Me aparté, H. me tuvo por liquidado, pero el juego no había concluido aún. Todos tuvieron que acercarse, sobre todos tuvo él que decidir. Con los más la operación era puramente mecánica, se realizaba tan sólo porque la gente estaba allí. Podrían haber sido igualmente moscas. En algunos había puesto sus miras de veras, no siempre supe por qué. Mi lugar enfrente de él quedaba cerca, volví a sentarme y escuché. Algunos se le escaparon haciéndose los borrachos, y no respondieron a ninguna llamada. La mayor parte, en cambio, acudió, y H. les fue adjudicando diferentes destinos. Para quienes jamás lo habían enojado oponiéndose a él, bastaba con su capricho y les permitía alcanzar una edad más o menos normal. Ninguno llegaba a cumplir los ochenta y cuatro años. Unas cuantas personas anodinas y dúctiles conseguían llegar a sesenta años o un poco más.
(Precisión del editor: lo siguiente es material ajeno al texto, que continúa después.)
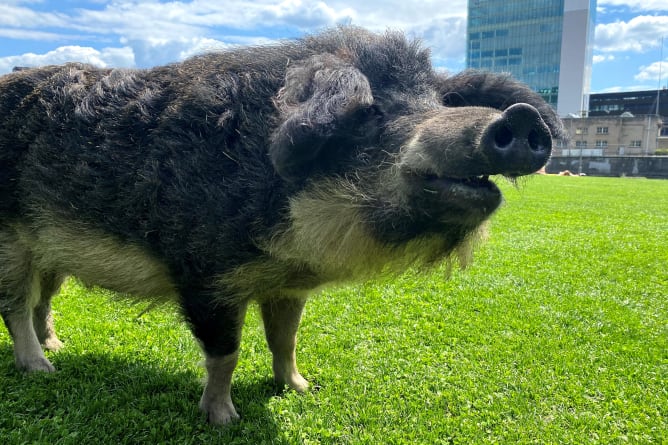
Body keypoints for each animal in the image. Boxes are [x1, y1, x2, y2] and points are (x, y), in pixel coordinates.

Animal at [0, 26, 560, 424]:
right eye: (372, 113)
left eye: (439, 103)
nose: (523, 117)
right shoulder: (204, 275)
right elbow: (225, 353)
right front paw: (224, 420)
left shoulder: (288, 284)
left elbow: (285, 339)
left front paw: (301, 388)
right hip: (11, 243)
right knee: (15, 307)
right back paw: (42, 369)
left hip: (51, 250)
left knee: (43, 300)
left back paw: (57, 348)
Pero sus favoritos no eran éstos, en sus favoritos se fijaba con más detalle. Era evidente que lo que a él le interesaba era decidir sobre todos. A las esposas —había allí algunas— no les iba mejor que a los maridos. Todas morían antes que los hombres a los que pertenecían. A las viudas les daba poca importancia, su concupiscencia se moderaba frente a mujeres que no tuviera que arrebatar a nadie. Nadie, excepto yo, había de morir a los treinta años.